* **REQUEST**:
Whenever a line in the data contains "Beitrag", show that line.

── RECORDS TO PROCESS ──

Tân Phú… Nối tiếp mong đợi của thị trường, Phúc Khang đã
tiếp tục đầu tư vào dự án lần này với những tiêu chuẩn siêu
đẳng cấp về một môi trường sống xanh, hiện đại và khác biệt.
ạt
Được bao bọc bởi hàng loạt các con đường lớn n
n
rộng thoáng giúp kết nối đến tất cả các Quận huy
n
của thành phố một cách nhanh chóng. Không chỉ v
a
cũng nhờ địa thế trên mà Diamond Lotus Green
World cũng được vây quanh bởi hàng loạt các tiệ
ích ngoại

───
── RECORDS TO PROCESS ──

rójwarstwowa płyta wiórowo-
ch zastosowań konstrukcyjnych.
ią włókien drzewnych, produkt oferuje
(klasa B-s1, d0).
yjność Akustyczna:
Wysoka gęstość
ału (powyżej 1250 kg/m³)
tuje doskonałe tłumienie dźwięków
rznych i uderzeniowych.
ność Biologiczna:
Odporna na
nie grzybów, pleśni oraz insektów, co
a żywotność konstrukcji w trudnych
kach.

───
── RECORDS TO PROCESS ──

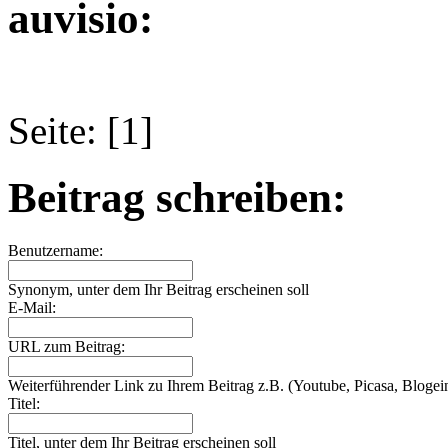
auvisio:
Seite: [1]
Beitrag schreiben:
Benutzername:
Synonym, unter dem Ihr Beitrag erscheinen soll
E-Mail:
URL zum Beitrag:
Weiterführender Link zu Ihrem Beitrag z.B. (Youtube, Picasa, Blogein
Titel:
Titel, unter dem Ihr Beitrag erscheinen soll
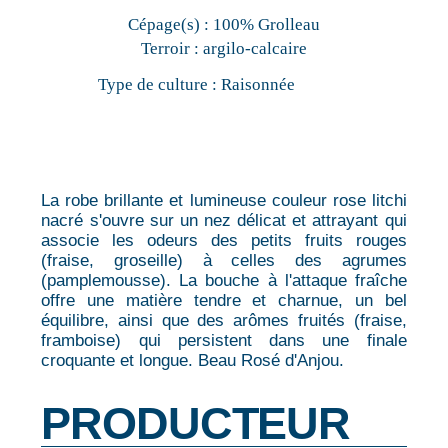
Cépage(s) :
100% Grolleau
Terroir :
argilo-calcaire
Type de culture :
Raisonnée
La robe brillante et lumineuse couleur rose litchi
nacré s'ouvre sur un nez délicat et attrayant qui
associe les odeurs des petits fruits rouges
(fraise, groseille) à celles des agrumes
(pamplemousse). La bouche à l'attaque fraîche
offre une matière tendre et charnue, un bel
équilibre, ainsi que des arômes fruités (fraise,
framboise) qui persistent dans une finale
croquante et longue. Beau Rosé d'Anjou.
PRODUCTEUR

───

* **RESPONSE FOR THIS EXERCISE**:
Beitrag schreiben:
Synonym, unter dem Ihr Beitrag erscheinen soll
URL zum Beitrag:
Weiterführender Link zu Ihrem Beitrag z.B. (Youtube, Picasa, Blogein
Titel, unter dem Ihr Beitrag erscheinen soll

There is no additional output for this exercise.